- Interactive map of Kiroli Park
- Type: Urban park
- Location: West Monroe, Louisiana
- Coordinates: 32°32′51″N 92°09′53″W﻿ / ﻿32.54750°N 92.16472°W
- Area: 92.16 acres (37.30 ha)
- Operator: City of West Monroe
- Open: 7 a.m. to 8 p.m. daily
- Status: open

= Kiroli Park =

Park in West Monroe, Louisiana

Kiroli Park is a city park located in West Monroe, Louisiana, and operated by the City of West Monroe. It is located on Kiroli Road in the far north part of the city. It is the largest municipal park in the Monroe metropolitan area.

Kiroli Park charges an admission of $1 per person with an annual membership available at $100.

==History==
Kiroli Park originated as a Boy Scout camp. In 1925, 40 members of the Kiwanis, Rotary and Lions clubs contributed $100 each to buy land for the Ouachita Council of the Boy Scouts. The name "Kiroli" was formed from the first two letters of the three organizations: Kiwanis, Rotary and Lions.
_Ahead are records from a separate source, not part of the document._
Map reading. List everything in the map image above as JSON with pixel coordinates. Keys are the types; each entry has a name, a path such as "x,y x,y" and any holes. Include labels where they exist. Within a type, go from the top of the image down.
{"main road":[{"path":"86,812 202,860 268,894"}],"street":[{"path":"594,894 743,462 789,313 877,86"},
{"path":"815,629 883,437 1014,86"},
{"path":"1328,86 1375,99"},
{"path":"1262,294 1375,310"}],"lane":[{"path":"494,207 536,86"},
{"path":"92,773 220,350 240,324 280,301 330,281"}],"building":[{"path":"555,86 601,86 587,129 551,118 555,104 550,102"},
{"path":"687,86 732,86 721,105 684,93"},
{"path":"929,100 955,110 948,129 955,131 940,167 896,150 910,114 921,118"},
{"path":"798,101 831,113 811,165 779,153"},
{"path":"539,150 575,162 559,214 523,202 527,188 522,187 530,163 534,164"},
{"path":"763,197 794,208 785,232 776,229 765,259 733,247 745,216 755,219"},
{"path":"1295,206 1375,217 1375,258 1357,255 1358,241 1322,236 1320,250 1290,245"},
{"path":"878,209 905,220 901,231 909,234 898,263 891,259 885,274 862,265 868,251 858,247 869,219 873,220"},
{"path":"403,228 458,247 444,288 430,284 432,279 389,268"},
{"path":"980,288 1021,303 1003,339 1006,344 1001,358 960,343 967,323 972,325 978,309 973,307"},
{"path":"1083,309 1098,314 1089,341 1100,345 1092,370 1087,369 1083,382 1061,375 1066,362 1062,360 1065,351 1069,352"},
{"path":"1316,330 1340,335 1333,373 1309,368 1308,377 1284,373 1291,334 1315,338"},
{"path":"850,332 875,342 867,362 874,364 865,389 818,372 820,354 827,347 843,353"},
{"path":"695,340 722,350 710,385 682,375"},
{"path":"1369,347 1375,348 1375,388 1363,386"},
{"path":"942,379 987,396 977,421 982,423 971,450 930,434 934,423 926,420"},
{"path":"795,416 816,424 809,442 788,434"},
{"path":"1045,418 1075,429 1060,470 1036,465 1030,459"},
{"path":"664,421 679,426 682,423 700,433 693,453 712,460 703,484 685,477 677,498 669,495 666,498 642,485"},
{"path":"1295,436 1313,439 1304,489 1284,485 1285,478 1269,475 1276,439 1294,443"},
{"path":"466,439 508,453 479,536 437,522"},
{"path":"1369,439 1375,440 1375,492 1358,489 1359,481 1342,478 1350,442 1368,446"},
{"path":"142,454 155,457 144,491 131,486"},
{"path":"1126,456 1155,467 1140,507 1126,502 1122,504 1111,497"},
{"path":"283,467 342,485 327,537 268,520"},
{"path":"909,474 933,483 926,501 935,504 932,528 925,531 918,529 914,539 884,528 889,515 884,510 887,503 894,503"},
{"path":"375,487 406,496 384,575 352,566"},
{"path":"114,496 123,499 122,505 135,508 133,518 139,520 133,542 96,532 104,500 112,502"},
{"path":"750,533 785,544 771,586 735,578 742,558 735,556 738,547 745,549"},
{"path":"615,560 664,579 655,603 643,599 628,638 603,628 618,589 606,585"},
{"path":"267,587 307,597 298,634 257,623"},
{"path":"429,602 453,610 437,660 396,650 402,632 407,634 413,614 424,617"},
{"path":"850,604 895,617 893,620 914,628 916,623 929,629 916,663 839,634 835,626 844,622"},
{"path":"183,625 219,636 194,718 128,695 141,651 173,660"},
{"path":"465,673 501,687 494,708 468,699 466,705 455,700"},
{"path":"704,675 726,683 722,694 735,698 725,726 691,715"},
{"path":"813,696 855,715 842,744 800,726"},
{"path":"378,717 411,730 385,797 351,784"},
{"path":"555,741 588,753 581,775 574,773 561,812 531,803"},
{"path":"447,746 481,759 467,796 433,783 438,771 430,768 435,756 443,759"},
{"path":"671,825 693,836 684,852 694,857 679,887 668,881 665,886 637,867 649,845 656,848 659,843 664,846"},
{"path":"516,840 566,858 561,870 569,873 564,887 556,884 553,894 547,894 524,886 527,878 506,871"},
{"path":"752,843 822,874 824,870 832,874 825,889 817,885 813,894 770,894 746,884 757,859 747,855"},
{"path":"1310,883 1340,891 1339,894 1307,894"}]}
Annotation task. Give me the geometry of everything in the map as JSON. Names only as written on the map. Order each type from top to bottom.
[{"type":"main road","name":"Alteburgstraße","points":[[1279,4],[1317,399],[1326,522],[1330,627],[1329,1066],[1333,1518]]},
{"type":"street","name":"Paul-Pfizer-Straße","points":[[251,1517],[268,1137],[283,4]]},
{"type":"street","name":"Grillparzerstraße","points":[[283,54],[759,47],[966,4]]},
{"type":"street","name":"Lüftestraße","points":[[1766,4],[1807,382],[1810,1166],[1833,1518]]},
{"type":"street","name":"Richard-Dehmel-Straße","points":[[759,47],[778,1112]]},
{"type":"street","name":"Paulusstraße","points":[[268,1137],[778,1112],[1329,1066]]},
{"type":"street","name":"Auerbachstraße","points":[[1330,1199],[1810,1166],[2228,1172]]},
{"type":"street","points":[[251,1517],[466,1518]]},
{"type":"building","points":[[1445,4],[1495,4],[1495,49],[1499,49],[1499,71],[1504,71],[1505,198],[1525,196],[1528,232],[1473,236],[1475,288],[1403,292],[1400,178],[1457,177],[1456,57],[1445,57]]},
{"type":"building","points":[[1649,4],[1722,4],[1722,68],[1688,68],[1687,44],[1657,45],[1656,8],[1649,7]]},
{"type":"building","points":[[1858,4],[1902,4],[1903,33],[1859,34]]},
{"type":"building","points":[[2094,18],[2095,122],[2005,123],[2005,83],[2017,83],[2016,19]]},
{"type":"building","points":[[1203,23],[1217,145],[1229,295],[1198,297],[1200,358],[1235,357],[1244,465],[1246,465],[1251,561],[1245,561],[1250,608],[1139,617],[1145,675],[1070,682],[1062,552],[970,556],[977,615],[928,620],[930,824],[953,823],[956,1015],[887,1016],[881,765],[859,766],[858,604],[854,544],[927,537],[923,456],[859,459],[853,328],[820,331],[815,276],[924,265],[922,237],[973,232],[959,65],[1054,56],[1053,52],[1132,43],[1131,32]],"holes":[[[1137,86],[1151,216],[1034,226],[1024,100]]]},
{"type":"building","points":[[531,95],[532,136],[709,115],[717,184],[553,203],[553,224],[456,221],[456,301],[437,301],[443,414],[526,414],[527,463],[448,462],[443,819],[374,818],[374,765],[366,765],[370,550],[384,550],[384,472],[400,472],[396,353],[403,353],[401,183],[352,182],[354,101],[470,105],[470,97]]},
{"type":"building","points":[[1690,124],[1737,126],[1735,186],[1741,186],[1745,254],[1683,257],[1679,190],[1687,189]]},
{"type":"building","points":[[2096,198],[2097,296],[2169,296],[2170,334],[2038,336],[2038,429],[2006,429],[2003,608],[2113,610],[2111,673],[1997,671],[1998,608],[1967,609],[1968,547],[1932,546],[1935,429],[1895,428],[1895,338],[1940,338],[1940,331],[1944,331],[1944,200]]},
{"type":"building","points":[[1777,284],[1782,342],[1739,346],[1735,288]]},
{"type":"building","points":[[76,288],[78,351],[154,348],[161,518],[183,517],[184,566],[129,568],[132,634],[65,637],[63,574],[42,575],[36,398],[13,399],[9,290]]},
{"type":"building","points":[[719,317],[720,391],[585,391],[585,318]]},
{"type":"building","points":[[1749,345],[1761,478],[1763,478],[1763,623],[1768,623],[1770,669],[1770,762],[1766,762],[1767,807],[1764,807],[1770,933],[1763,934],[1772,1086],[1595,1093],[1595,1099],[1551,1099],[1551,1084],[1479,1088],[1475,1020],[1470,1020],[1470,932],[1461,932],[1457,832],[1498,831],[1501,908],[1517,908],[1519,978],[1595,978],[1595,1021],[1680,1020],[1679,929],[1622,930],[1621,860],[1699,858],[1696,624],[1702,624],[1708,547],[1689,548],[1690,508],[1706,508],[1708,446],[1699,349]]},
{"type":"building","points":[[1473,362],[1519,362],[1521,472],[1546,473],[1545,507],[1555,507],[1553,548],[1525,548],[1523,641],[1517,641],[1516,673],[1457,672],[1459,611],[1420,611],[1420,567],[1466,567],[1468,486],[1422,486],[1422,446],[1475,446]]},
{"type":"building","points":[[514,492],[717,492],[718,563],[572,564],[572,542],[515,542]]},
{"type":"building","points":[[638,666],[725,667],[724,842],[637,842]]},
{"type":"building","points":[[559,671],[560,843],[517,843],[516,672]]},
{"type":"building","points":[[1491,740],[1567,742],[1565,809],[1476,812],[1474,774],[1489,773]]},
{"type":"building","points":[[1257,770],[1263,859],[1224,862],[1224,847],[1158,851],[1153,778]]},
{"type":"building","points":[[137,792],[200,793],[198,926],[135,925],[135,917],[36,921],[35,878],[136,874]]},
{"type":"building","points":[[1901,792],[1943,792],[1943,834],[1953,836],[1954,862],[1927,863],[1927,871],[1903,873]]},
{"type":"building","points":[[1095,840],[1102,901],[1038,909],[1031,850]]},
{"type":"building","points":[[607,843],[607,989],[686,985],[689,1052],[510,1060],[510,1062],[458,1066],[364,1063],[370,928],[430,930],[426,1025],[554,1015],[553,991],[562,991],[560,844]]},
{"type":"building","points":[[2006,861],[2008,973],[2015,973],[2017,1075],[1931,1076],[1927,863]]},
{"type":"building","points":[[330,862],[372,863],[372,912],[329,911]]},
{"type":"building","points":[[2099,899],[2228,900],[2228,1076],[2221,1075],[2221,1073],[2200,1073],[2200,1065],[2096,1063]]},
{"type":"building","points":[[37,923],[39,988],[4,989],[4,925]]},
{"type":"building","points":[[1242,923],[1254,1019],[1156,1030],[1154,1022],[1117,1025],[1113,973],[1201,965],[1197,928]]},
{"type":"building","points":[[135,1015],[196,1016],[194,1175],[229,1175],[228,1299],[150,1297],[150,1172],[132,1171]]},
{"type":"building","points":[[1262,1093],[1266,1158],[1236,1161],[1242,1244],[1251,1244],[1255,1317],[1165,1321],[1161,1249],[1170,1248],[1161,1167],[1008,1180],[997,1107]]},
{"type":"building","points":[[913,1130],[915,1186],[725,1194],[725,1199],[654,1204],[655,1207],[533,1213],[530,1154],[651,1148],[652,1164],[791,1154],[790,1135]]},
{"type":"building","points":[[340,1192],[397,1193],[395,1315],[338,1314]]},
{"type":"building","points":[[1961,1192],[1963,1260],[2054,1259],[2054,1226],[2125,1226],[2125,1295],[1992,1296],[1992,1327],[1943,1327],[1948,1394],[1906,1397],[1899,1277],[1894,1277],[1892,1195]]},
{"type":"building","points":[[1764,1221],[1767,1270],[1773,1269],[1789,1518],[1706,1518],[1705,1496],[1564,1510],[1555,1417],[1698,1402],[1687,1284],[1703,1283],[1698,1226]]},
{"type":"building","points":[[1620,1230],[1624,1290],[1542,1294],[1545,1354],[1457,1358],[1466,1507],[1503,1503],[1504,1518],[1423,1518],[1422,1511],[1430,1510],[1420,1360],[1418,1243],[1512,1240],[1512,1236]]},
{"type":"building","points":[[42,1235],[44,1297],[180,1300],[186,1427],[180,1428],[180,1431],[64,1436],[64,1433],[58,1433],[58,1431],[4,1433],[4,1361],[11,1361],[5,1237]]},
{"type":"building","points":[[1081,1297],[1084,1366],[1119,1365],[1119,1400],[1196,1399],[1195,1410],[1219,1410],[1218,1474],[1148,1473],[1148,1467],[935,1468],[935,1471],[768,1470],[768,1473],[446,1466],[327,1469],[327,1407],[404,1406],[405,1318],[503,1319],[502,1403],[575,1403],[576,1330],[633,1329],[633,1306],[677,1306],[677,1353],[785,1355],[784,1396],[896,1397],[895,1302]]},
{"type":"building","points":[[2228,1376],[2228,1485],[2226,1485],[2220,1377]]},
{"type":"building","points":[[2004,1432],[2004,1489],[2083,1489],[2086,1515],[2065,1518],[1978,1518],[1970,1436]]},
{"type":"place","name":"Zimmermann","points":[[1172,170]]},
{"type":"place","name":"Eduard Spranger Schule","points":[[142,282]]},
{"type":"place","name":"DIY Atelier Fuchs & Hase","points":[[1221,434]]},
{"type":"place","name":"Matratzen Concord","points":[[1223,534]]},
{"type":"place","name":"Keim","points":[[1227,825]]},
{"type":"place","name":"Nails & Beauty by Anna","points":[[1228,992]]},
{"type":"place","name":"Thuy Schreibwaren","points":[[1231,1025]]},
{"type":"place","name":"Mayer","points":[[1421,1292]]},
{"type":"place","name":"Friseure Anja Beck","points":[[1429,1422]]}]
During the Great Mississippi Flood of 1927, Camp Kiroli was used as a refugee and work camp. Ouachita Parish officials and the Red Cross used the camp from April to August 1927, and buildings constructed for relief workers later became Boy Scout cabins at the site.

The site was known as Camp Kiroli during its use by the Boy Scouts. Early facilities included a playing field, a campfire area, a headquarters building and a swimming hole; a swimming pool was added in the 1950s. The Boy Scouts used Camp Kiroli as an official camp until the summer of 1974, after which the property was placed for sale.

After the Boy Scouts placed Camp Kiroli up for sale, local supporters began the Kiroli Woods Acquisition Project to preserve the land as a public park. The Ouachita Parish Police Jury secured a matching grant through the Louisiana Office of State Parks for half of the $465,834 purchase price, and a "Save Camp Kiroli Day" was held on October 25, 1975, to build public support for the purchase.

In 1987, after funding issues and reduced park operations under the Police Jury, the property was transferred to the City of West Monroe. The Police Jury authorized the donation on March 2, 1987, West Monroe accepted the donation on March 10, and the park became city property on April 2, 1987.

The Kiroli Foundation, a nonprofit 501(c)(3), supports Kiroli Park and other West Monroe parks. Its events have included the Northeast Louisiana Celtic Festival and Christmas at Kiroli.

In 2026, Kiroli Park was closed after damage from Winter Storm Fern. The City of West Monroe said the park was closed until further notice, and KNOE reported in May 2026 that officials expected the park to reopen in late summer after restoration work.

==Features==
Kiroli Park includes playgrounds, a botanical garden, a dog park, tennis and pickleball courts, gardens, picnic areas, fishing ponds, mountain bike trails and hiking trails. Much of the park is wooded, with paved roads and trails leading to features including a suspension bridge, covered bridge, observation tower and elevated walkways.

The park has several rental facilities, including a lodge, picnic shelters, an amphitheater near the pond, a covered bandstand, the Garden Room and Camellia Cottage near the Sunken Gardens.

The Raising Cane's Dog Park is located near Til's Trail inside Kiroli Park. It is divided into areas for large dogs and for dogs under 25 pounds or with special needs.

Civitan Smiles Park, an inclusive playground within Kiroli Park, opened in 2017. The playground was developed as a fair-themed play area for children of all abilities. The project was led by the West Monroe Civitan Club and has been described as a 20,000-square-foot, $1 million playground.